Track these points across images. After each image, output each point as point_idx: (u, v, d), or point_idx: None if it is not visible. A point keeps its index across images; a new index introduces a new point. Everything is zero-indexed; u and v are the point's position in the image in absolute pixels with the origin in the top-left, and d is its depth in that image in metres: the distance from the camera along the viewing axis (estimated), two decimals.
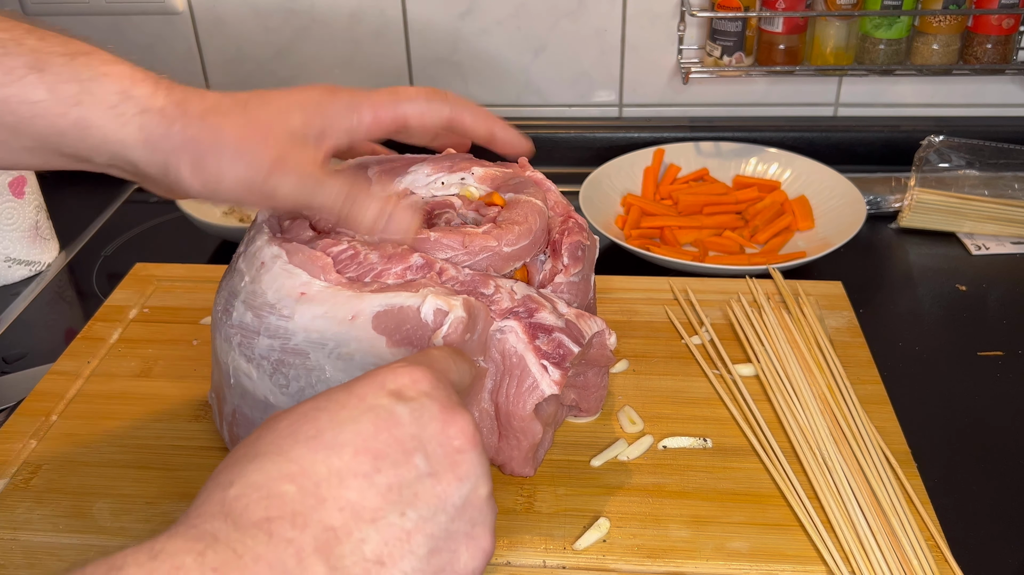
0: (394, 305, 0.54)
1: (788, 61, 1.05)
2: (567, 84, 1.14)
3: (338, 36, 1.12)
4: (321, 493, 0.36)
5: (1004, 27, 1.01)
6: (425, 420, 0.39)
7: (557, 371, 0.57)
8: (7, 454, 0.66)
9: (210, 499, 0.36)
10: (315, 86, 0.56)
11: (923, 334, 0.83)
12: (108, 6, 1.12)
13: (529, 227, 0.61)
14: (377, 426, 0.38)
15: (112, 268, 0.96)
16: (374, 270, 0.57)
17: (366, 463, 0.37)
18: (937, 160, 1.03)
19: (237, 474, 0.36)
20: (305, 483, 0.36)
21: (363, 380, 0.40)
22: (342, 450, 0.37)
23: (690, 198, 1.00)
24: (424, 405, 0.39)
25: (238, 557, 0.33)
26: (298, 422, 0.38)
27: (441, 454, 0.39)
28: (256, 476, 0.36)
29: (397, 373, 0.40)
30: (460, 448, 0.39)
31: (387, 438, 0.38)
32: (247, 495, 0.35)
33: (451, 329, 0.53)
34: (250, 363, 0.57)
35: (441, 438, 0.39)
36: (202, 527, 0.34)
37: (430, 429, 0.39)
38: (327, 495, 0.36)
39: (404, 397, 0.39)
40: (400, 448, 0.38)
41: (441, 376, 0.42)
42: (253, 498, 0.35)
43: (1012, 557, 0.60)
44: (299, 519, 0.35)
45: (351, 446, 0.37)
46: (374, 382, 0.40)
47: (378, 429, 0.38)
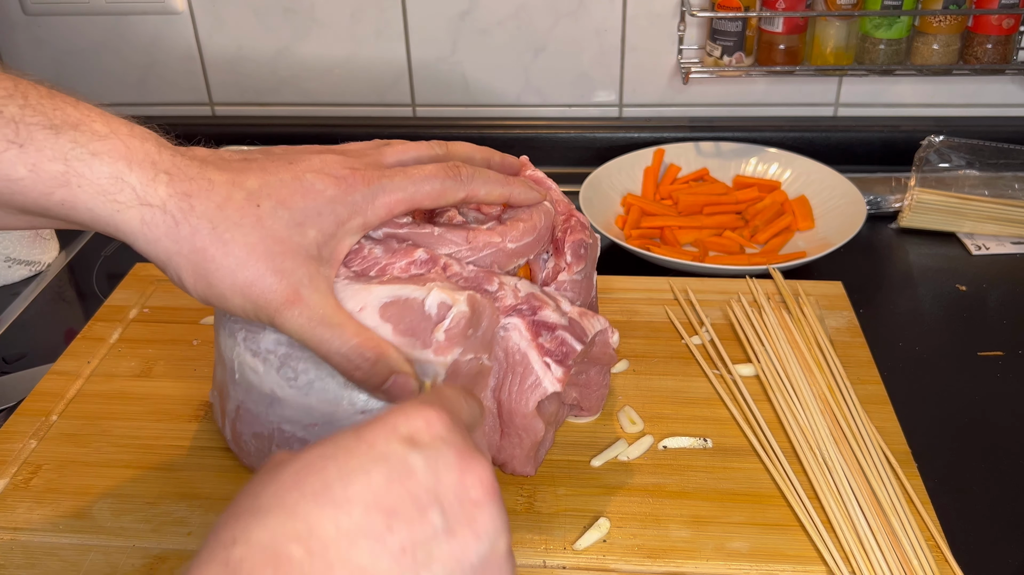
0: (400, 297, 0.54)
1: (788, 61, 1.05)
2: (567, 84, 1.14)
3: (338, 36, 1.12)
4: (330, 556, 0.33)
5: (1004, 27, 1.01)
6: (440, 470, 0.36)
7: (560, 369, 0.57)
8: (7, 454, 0.66)
9: (212, 559, 0.33)
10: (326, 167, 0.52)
11: (923, 334, 0.83)
12: (108, 6, 1.12)
13: (534, 224, 0.61)
14: (389, 478, 0.34)
15: (112, 268, 0.96)
16: (378, 264, 0.57)
17: (378, 522, 0.34)
18: (937, 160, 1.03)
19: (240, 531, 0.33)
20: (313, 545, 0.33)
21: (373, 424, 0.37)
22: (352, 507, 0.34)
23: (690, 198, 1.00)
24: (440, 452, 0.36)
25: None
26: (303, 473, 0.35)
27: (458, 508, 0.35)
28: (260, 534, 0.33)
29: (410, 416, 0.37)
30: (478, 501, 0.36)
31: (400, 492, 0.34)
32: (252, 557, 0.32)
33: (453, 323, 0.53)
34: (256, 358, 0.57)
35: (458, 490, 0.36)
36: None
37: (446, 480, 0.35)
38: (335, 559, 0.33)
39: (418, 444, 0.36)
40: (414, 504, 0.34)
41: (456, 418, 0.39)
42: (257, 561, 0.32)
43: (1012, 557, 0.60)
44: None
45: (361, 502, 0.34)
46: (385, 426, 0.36)
47: (390, 482, 0.34)
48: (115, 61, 1.16)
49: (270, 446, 0.58)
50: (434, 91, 1.15)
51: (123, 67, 1.17)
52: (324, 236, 0.51)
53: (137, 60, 1.16)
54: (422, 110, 1.17)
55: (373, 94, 1.16)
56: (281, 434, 0.57)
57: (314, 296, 0.50)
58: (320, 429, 0.55)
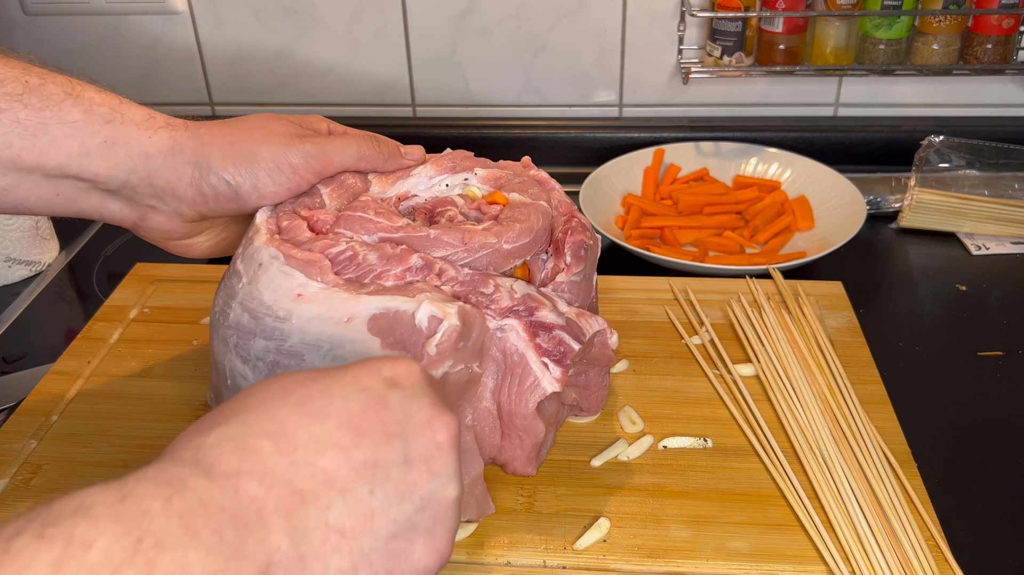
0: (390, 308, 0.53)
1: (788, 61, 1.05)
2: (567, 84, 1.14)
3: (338, 36, 1.12)
4: (296, 456, 0.36)
5: (1004, 27, 1.01)
6: (413, 410, 0.40)
7: (558, 368, 0.57)
8: (7, 454, 0.66)
9: (188, 443, 0.36)
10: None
11: (923, 334, 0.83)
12: (108, 6, 1.12)
13: (531, 225, 0.61)
14: (366, 406, 0.39)
15: (112, 268, 0.96)
16: (373, 271, 0.57)
17: (347, 437, 0.38)
18: (937, 160, 1.03)
19: (219, 422, 0.37)
20: (283, 443, 0.36)
21: (361, 363, 0.41)
22: (326, 420, 0.38)
23: (690, 198, 1.00)
24: (416, 396, 0.40)
25: (203, 506, 0.34)
26: (290, 387, 0.39)
27: (421, 446, 0.39)
28: (236, 429, 0.37)
29: (396, 363, 0.42)
30: (440, 444, 0.40)
31: (372, 418, 0.39)
32: (222, 445, 0.36)
33: (444, 337, 0.53)
34: (246, 364, 0.57)
35: (425, 430, 0.40)
36: (173, 471, 0.35)
37: (416, 419, 0.40)
38: (301, 459, 0.36)
39: (398, 385, 0.40)
40: (383, 430, 0.39)
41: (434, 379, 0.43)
42: (227, 448, 0.36)
43: (1012, 557, 0.60)
44: (268, 478, 0.36)
45: (336, 418, 0.38)
46: (371, 366, 0.41)
47: (366, 408, 0.39)
48: (115, 61, 1.16)
49: None
50: (434, 91, 1.15)
51: (123, 67, 1.17)
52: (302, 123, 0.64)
53: (137, 60, 1.16)
54: (422, 110, 1.17)
55: (373, 94, 1.16)
56: None
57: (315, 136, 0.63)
58: None
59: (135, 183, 0.59)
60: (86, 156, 0.57)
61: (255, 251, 0.58)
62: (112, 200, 0.60)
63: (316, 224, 0.61)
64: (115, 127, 0.57)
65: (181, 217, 0.61)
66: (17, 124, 0.55)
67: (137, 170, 0.58)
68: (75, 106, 0.56)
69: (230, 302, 0.58)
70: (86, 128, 0.56)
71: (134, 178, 0.58)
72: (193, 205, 0.60)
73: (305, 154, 0.60)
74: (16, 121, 0.55)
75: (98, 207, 0.60)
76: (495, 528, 0.60)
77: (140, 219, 0.62)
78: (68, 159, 0.56)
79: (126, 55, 1.16)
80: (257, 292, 0.57)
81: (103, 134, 0.57)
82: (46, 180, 0.57)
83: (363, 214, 0.60)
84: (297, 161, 0.60)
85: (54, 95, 0.56)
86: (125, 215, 0.61)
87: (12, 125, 0.55)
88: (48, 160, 0.56)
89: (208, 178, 0.59)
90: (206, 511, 0.34)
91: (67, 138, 0.56)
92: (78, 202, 0.59)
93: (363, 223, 0.60)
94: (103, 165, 0.57)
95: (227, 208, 0.60)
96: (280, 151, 0.60)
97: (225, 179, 0.59)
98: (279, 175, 0.60)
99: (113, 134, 0.57)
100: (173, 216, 0.61)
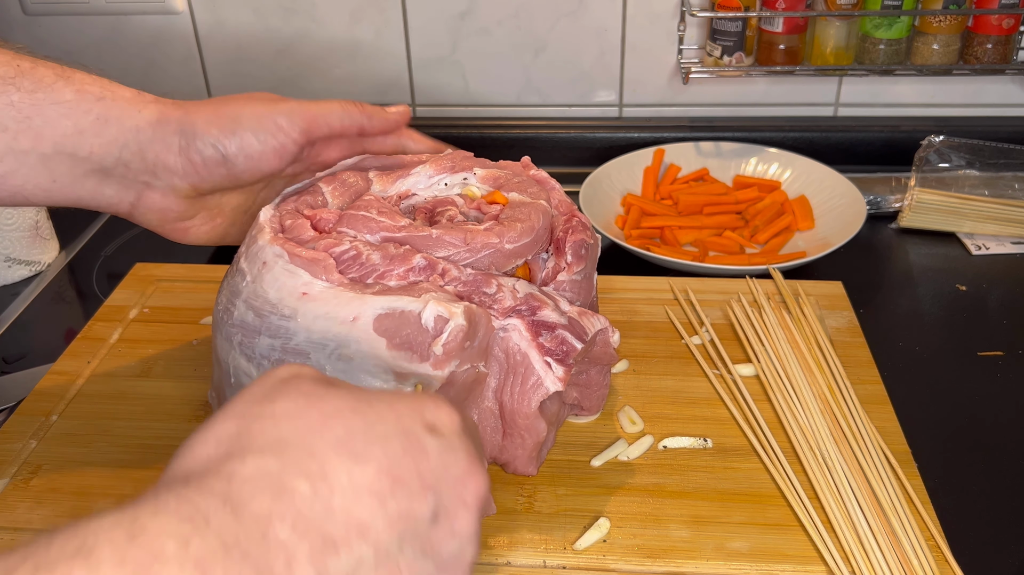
0: (395, 308, 0.53)
1: (788, 61, 1.05)
2: (567, 84, 1.14)
3: (338, 36, 1.12)
4: (334, 503, 0.35)
5: (1004, 27, 1.01)
6: (449, 462, 0.39)
7: (561, 368, 0.57)
8: (7, 454, 0.66)
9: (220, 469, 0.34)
10: None
11: (923, 334, 0.83)
12: (108, 6, 1.12)
13: (531, 225, 0.61)
14: (405, 451, 0.37)
15: (112, 268, 0.96)
16: (376, 271, 0.57)
17: (385, 484, 0.36)
18: (937, 160, 1.03)
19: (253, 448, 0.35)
20: (321, 487, 0.35)
21: (404, 399, 0.40)
22: (367, 464, 0.36)
23: (690, 198, 1.00)
24: (453, 447, 0.39)
25: (225, 551, 0.31)
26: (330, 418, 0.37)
27: (449, 502, 0.38)
28: (272, 463, 0.35)
29: (438, 407, 0.40)
30: (467, 504, 0.39)
31: (411, 466, 0.37)
32: (257, 480, 0.34)
33: (451, 337, 0.53)
34: (251, 362, 0.57)
35: (456, 486, 0.38)
36: (198, 503, 0.33)
37: (451, 472, 0.38)
38: (338, 506, 0.35)
39: (437, 431, 0.39)
40: (419, 480, 0.37)
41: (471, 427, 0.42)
42: (262, 484, 0.34)
43: (1012, 557, 0.60)
44: (302, 524, 0.33)
45: (376, 462, 0.36)
46: (414, 406, 0.40)
47: (405, 454, 0.37)
48: (115, 61, 1.16)
49: None
50: (434, 91, 1.15)
51: (123, 67, 1.17)
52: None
53: (137, 60, 1.16)
54: (422, 110, 1.17)
55: (373, 94, 1.16)
56: None
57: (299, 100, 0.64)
58: None
59: (128, 159, 0.59)
60: (80, 135, 0.57)
61: (259, 249, 0.58)
62: (107, 183, 0.60)
63: (319, 223, 0.61)
64: (106, 104, 0.58)
65: (175, 193, 0.61)
66: (11, 107, 0.56)
67: (129, 145, 0.59)
68: (67, 87, 0.57)
69: (234, 300, 0.58)
70: (79, 107, 0.57)
71: (127, 153, 0.59)
72: (185, 175, 0.60)
73: (289, 111, 0.61)
74: (10, 104, 0.56)
75: (94, 192, 0.60)
76: (495, 528, 0.60)
77: (136, 200, 0.61)
78: (63, 138, 0.57)
79: (126, 55, 1.16)
80: (262, 290, 0.57)
81: (95, 112, 0.58)
82: (42, 164, 0.58)
83: (366, 213, 0.61)
84: (281, 119, 0.61)
85: (46, 77, 0.57)
86: (121, 198, 0.61)
87: (6, 108, 0.56)
88: (43, 141, 0.57)
89: (195, 144, 0.59)
90: (228, 557, 0.31)
91: (61, 118, 0.57)
92: (75, 188, 0.59)
93: (366, 222, 0.60)
94: (97, 143, 0.58)
95: (217, 174, 0.60)
96: (264, 111, 0.61)
97: (211, 143, 0.59)
98: (264, 134, 0.60)
99: (105, 111, 0.58)
100: (167, 193, 0.61)
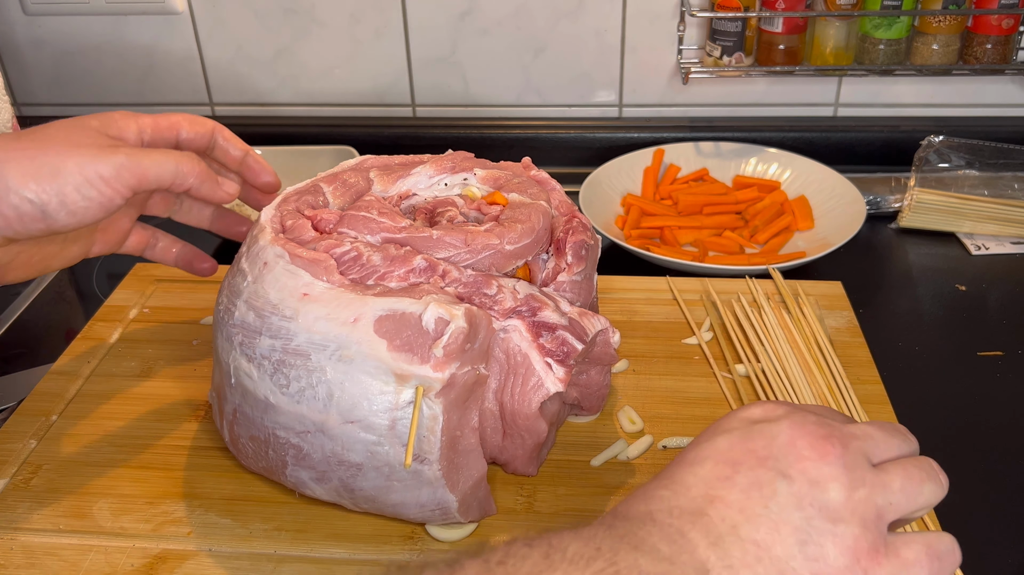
0: (396, 310, 0.53)
1: (788, 61, 1.05)
2: (567, 84, 1.14)
3: (338, 36, 1.12)
4: (693, 494, 0.42)
5: (1004, 27, 1.01)
6: (774, 434, 0.44)
7: (561, 368, 0.57)
8: (7, 454, 0.66)
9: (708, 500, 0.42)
10: None
11: (923, 334, 0.83)
12: (108, 6, 1.12)
13: (532, 226, 0.61)
14: (731, 442, 0.44)
15: (112, 268, 0.96)
16: (377, 272, 0.57)
17: (726, 469, 0.43)
18: (937, 160, 1.03)
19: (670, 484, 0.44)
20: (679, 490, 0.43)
21: (727, 415, 0.47)
22: (704, 462, 0.43)
23: (690, 198, 1.00)
24: (774, 426, 0.44)
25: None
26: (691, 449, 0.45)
27: (792, 460, 0.43)
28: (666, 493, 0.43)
29: (752, 407, 0.47)
30: (807, 457, 0.43)
31: (741, 449, 0.43)
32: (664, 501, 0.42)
33: (451, 339, 0.53)
34: (251, 363, 0.57)
35: (789, 447, 0.43)
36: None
37: (780, 440, 0.43)
38: (701, 495, 0.42)
39: (755, 419, 0.45)
40: (754, 456, 0.43)
41: (798, 406, 0.47)
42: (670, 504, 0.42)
43: (1012, 557, 0.60)
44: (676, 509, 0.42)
45: (711, 459, 0.43)
46: (733, 415, 0.47)
47: (732, 444, 0.44)
48: (115, 61, 1.16)
49: (267, 450, 0.58)
50: (434, 91, 1.15)
51: (123, 67, 1.17)
52: (105, 126, 0.60)
53: (137, 60, 1.16)
54: (422, 110, 1.17)
55: (373, 94, 1.16)
56: (276, 440, 0.57)
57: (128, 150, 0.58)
58: (313, 437, 0.55)
59: None
60: None
61: (260, 249, 0.58)
62: None
63: (320, 223, 0.61)
64: None
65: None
66: None
67: None
68: None
69: (235, 300, 0.58)
70: None
71: None
72: (1, 228, 0.54)
73: (117, 166, 0.56)
74: None
75: None
76: (495, 528, 0.60)
77: None
78: None
79: (126, 55, 1.16)
80: (263, 291, 0.57)
81: None
82: None
83: (367, 214, 0.61)
84: (108, 173, 0.55)
85: None
86: None
87: None
88: None
89: (8, 198, 0.53)
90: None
91: None
92: None
93: (366, 223, 0.60)
94: None
95: (35, 228, 0.55)
96: (88, 163, 0.55)
97: (28, 198, 0.53)
98: (89, 189, 0.55)
99: None
100: None
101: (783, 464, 0.42)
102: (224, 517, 0.61)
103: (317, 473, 0.56)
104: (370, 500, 0.57)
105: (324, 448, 0.55)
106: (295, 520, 0.60)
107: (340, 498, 0.58)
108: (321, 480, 0.57)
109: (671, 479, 0.43)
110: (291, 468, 0.57)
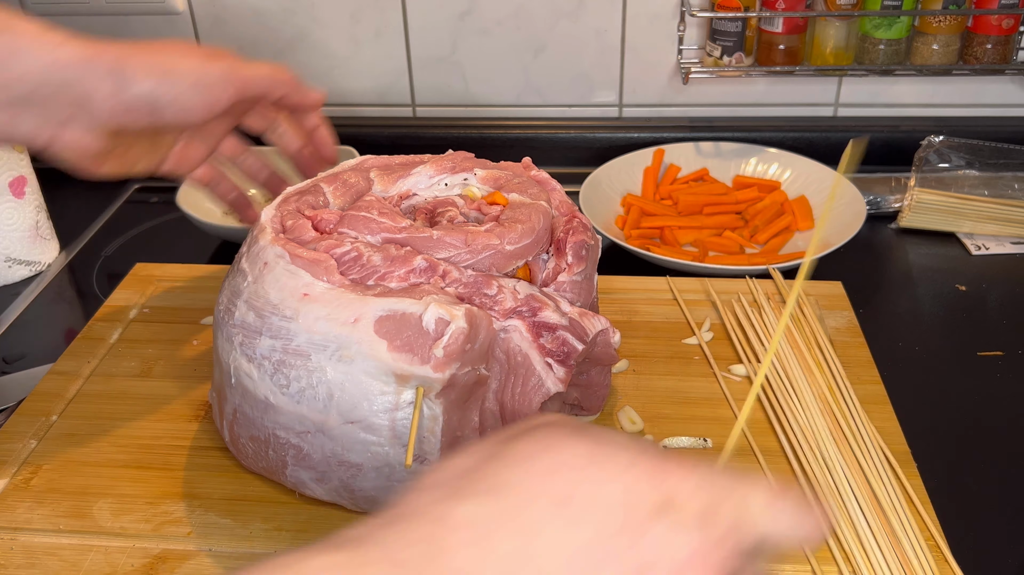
0: (396, 311, 0.53)
1: (788, 61, 1.05)
2: (567, 84, 1.14)
3: (338, 36, 1.12)
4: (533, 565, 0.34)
5: (1004, 27, 1.01)
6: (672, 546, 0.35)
7: (562, 368, 0.57)
8: (7, 454, 0.66)
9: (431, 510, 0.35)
10: None
11: (923, 334, 0.83)
12: (108, 6, 1.12)
13: (532, 226, 0.61)
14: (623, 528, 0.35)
15: (112, 268, 0.96)
16: (377, 272, 0.57)
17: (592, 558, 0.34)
18: (937, 160, 1.03)
19: (473, 491, 0.35)
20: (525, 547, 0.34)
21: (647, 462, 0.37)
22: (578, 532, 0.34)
23: (690, 198, 1.00)
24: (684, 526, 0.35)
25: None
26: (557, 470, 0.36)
27: None
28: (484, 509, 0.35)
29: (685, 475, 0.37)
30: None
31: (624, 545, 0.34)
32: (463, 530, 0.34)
33: (451, 340, 0.53)
34: (251, 363, 0.57)
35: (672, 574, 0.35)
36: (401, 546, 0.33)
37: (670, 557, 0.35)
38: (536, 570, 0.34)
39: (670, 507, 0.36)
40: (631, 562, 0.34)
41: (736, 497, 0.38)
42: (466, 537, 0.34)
43: (1012, 557, 0.60)
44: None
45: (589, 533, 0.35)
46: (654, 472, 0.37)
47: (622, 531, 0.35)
48: None
49: (267, 450, 0.58)
50: (434, 91, 1.15)
51: None
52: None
53: None
54: (422, 110, 1.17)
55: (373, 94, 1.16)
56: (276, 440, 0.57)
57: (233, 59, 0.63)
58: (312, 437, 0.55)
59: (48, 94, 0.57)
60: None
61: (260, 250, 0.58)
62: (23, 116, 0.57)
63: (320, 223, 0.61)
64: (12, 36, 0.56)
65: (97, 131, 0.59)
66: None
67: (50, 80, 0.56)
68: None
69: (235, 300, 0.58)
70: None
71: (46, 88, 0.56)
72: (112, 117, 0.58)
73: (225, 70, 0.61)
74: None
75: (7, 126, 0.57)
76: None
77: (53, 138, 0.58)
78: None
79: None
80: (263, 291, 0.57)
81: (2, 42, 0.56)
82: None
83: (367, 214, 0.61)
84: (216, 76, 0.61)
85: None
86: (38, 133, 0.58)
87: None
88: None
89: (130, 89, 0.58)
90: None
91: None
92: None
93: (367, 223, 0.60)
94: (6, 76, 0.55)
95: (144, 121, 0.59)
96: (201, 65, 0.60)
97: (147, 91, 0.58)
98: (200, 88, 0.60)
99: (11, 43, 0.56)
100: (88, 131, 0.59)
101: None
102: (224, 517, 0.61)
103: (317, 473, 0.56)
104: (370, 500, 0.57)
105: (324, 448, 0.55)
106: (295, 520, 0.60)
107: (340, 498, 0.58)
108: (321, 480, 0.57)
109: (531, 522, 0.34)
110: (291, 468, 0.57)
★ ★ ★
TASK ITEM => What you return should be exactly the lines above, starting at the one with "17: (366, 463, 0.37)" and ending at the one with "28: (256, 476, 0.36)", and nothing else.

EXPECTED ANSWER =>
17: (366, 463, 0.37)
18: (937, 160, 1.03)
19: (237, 474, 0.36)
20: (305, 483, 0.36)
21: (363, 380, 0.40)
22: (342, 450, 0.37)
23: (690, 198, 1.00)
24: (424, 405, 0.39)
25: (238, 557, 0.33)
26: (298, 422, 0.38)
27: (441, 454, 0.39)
28: (256, 476, 0.36)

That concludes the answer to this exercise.